─── Records

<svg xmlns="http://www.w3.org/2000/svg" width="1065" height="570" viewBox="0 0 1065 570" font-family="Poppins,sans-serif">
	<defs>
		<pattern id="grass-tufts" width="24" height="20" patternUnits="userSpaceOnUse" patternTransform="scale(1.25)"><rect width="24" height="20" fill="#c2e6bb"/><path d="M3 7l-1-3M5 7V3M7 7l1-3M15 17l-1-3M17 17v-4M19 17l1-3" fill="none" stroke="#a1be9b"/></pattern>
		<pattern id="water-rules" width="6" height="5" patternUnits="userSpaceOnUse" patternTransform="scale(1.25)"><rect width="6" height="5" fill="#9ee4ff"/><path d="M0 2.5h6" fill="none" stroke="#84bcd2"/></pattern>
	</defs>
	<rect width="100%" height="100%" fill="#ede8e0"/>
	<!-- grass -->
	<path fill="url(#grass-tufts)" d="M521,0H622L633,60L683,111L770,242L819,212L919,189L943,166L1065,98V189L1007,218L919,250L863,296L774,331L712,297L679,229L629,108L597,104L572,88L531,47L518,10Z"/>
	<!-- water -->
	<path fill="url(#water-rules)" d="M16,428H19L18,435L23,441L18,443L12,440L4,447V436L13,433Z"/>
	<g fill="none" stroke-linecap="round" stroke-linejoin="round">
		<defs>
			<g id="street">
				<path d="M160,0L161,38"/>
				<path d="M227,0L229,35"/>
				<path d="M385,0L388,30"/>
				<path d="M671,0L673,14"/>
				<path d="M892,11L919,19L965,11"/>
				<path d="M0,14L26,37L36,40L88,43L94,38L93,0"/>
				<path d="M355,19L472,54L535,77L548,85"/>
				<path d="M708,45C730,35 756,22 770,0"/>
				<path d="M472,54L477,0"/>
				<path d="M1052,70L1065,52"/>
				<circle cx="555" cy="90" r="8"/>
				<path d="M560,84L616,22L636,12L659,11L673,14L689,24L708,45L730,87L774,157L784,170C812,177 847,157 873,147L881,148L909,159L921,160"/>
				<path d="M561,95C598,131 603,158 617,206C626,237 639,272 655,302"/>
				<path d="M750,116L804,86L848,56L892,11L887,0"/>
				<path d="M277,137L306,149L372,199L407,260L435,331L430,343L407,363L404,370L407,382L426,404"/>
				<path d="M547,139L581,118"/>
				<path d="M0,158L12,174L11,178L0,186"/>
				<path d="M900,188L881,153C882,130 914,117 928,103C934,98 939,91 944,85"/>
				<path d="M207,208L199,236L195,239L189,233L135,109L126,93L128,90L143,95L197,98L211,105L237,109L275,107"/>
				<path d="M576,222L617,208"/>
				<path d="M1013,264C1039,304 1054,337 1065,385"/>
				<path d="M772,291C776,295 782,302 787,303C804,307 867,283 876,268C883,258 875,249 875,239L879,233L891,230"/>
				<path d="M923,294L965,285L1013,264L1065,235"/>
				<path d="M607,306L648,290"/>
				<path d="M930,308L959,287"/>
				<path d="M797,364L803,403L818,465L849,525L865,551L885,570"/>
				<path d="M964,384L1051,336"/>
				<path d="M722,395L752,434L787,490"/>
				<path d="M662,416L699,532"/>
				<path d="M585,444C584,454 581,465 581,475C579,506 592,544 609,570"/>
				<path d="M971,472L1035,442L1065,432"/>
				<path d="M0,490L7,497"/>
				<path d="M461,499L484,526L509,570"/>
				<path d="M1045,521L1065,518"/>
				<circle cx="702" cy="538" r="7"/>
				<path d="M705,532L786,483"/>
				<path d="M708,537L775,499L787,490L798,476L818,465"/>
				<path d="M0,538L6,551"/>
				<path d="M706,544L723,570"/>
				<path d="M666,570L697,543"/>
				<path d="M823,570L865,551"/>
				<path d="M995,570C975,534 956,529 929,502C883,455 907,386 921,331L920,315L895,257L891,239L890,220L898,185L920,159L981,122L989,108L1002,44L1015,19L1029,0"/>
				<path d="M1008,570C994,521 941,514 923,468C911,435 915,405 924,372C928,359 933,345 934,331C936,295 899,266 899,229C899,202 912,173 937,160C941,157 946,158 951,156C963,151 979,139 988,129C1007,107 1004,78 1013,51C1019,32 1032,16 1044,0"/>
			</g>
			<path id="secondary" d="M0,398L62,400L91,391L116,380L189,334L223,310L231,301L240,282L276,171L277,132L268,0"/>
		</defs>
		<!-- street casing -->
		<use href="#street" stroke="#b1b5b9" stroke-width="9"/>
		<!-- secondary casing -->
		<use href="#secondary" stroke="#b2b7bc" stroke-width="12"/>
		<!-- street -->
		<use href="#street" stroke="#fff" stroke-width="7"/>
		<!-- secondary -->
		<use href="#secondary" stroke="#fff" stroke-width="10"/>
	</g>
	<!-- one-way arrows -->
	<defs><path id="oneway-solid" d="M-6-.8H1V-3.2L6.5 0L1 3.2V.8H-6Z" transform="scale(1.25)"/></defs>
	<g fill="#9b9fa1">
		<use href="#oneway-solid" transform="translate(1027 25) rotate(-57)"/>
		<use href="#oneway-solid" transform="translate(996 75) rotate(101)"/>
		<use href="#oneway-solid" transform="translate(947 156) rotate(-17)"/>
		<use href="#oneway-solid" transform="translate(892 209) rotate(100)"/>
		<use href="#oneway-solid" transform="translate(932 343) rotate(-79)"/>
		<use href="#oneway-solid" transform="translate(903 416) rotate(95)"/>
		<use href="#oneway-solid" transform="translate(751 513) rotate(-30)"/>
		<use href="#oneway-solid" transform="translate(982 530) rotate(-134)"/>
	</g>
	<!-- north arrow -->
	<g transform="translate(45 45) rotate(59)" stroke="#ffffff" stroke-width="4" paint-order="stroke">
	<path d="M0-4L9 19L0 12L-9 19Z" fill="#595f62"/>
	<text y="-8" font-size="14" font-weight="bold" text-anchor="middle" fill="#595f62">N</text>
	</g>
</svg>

──────

Set the data down once more, exactly as it stands.

<svg xmlns="http://www.w3.org/2000/svg" width="1065" height="570" viewBox="0 0 1065 570" font-family="Poppins,sans-serif">
	<defs>
		<pattern id="grass-tufts" width="24" height="20" patternUnits="userSpaceOnUse" patternTransform="scale(1.25)"><rect width="24" height="20" fill="#c2e6bb"/><path d="M3 7l-1-3M5 7V3M7 7l1-3M15 17l-1-3M17 17v-4M19 17l1-3" fill="none" stroke="#a1be9b"/></pattern>
		<pattern id="water-rules" width="6" height="5" patternUnits="userSpaceOnUse" patternTransform="scale(1.25)"><rect width="6" height="5" fill="#9ee4ff"/><path d="M0 2.5h6" fill="none" stroke="#84bcd2"/></pattern>
	</defs>
	<rect width="100%" height="100%" fill="#ede8e0"/>
	<!-- grass -->
	<path fill="url(#grass-tufts)" d="M521,0H622L633,60L683,111L770,242L819,212L919,189L943,166L1065,98V189L1007,218L919,250L863,296L774,331L712,297L679,229L629,108L597,104L572,88L531,47L518,10Z"/>
	<!-- water -->
	<path fill="url(#water-rules)" d="M16,428H19L18,435L23,441L18,443L12,440L4,447V436L13,433Z"/>
	<g fill="none" stroke-linecap="round" stroke-linejoin="round">
		<defs>
			<g id="street">
				<path d="M160,0L161,38"/>
				<path d="M227,0L229,35"/>
				<path d="M385,0L388,30"/>
				<path d="M671,0L673,14"/>
				<path d="M892,11L919,19L965,11"/>
				<path d="M0,14L26,37L36,40L88,43L94,38L93,0"/>
				<path d="M355,19L472,54L535,77L548,85"/>
				<path d="M708,45C730,35 756,22 770,0"/>
				<path d="M472,54L477,0"/>
				<path d="M1052,70L1065,52"/>
				<circle cx="555" cy="90" r="8"/>
				<path d="M560,84L616,22L636,12L659,11L673,14L689,24L708,45L730,87L774,157L784,170C812,177 847,157 873,147L881,148L909,159L921,160"/>
				<path d="M561,95C598,131 603,158 617,206C626,237 639,272 655,302"/>
				<path d="M750,116L804,86L848,56L892,11L887,0"/>
				<path d="M277,137L306,149L372,199L407,260L435,331L430,343L407,363L404,370L407,382L426,404"/>
				<path d="M547,139L581,118"/>
				<path d="M0,158L12,174L11,178L0,186"/>
				<path d="M900,188L881,153C882,130 914,117 928,103C934,98 939,91 944,85"/>
				<path d="M207,208L199,236L195,239L189,233L135,109L126,93L128,90L143,95L197,98L211,105L237,109L275,107"/>
				<path d="M576,222L617,208"/>
				<path d="M1013,264C1039,304 1054,337 1065,385"/>
				<path d="M772,291C776,295 782,302 787,303C804,307 867,283 876,268C883,258 875,249 875,239L879,233L891,230"/>
				<path d="M923,294L965,285L1013,264L1065,235"/>
				<path d="M607,306L648,290"/>
				<path d="M930,308L959,287"/>
				<path d="M797,364L803,403L818,465L849,525L865,551L885,570"/>
				<path d="M964,384L1051,336"/>
				<path d="M722,395L752,434L787,490"/>
				<path d="M662,416L699,532"/>
				<path d="M585,444C584,454 581,465 581,475C579,506 592,544 609,570"/>
				<path d="M971,472L1035,442L1065,432"/>
				<path d="M0,490L7,497"/>
				<path d="M461,499L484,526L509,570"/>
				<path d="M1045,521L1065,518"/>
				<circle cx="702" cy="538" r="7"/>
				<path d="M705,532L786,483"/>
				<path d="M708,537L775,499L787,490L798,476L818,465"/>
				<path d="M0,538L6,551"/>
				<path d="M706,544L723,570"/>
				<path d="M666,570L697,543"/>
				<path d="M823,570L865,551"/>
				<path d="M995,570C975,534 956,529 929,502C883,455 907,386 921,331L920,315L895,257L891,239L890,220L898,185L920,159L981,122L989,108L1002,44L1015,19L1029,0"/>
				<path d="M1008,570C994,521 941,514 923,468C911,435 915,405 924,372C928,359 933,345 934,331C936,295 899,266 899,229C899,202 912,173 937,160C941,157 946,158 951,156C963,151 979,139 988,129C1007,107 1004,78 1013,51C1019,32 1032,16 1044,0"/>
			</g>
			<path id="secondary" d="M0,398L62,400L91,391L116,380L189,334L223,310L231,301L240,282L276,171L277,132L268,0"/>
		</defs>
		<!-- street casing -->
		<use href="#street" stroke="#b1b5b9" stroke-width="9"/>
		<!-- secondary casing -->
		<use href="#secondary" stroke="#b2b7bc" stroke-width="12"/>
		<!-- street -->
		<use href="#street" stroke="#fff" stroke-width="7"/>
		<!-- secondary -->
		<use href="#secondary" stroke="#fff" stroke-width="10"/>
	</g>
	<!-- one-way arrows -->
	<defs><path id="oneway-solid" d="M-6-.8H1V-3.2L6.5 0L1 3.2V.8H-6Z" transform="scale(1.25)"/></defs>
	<g fill="#9b9fa1">
		<use href="#oneway-solid" transform="translate(1027 25) rotate(-57)"/>
		<use href="#oneway-solid" transform="translate(996 75) rotate(101)"/>
		<use href="#oneway-solid" transform="translate(947 156) rotate(-17)"/>
		<use href="#oneway-solid" transform="translate(892 209) rotate(100)"/>
		<use href="#oneway-solid" transform="translate(932 343) rotate(-79)"/>
		<use href="#oneway-solid" transform="translate(903 416) rotate(95)"/>
		<use href="#oneway-solid" transform="translate(751 513) rotate(-30)"/>
		<use href="#oneway-solid" transform="translate(982 530) rotate(-134)"/>
	</g>
	<!-- north arrow -->
	<g transform="translate(45 45) rotate(59)" stroke="#ffffff" stroke-width="4" paint-order="stroke">
	<path d="M0-4L9 19L0 12L-9 19Z" fill="#595f62"/>
	<text y="-8" font-size="14" font-weight="bold" text-anchor="middle" fill="#595f62">N</text>
	</g>
</svg>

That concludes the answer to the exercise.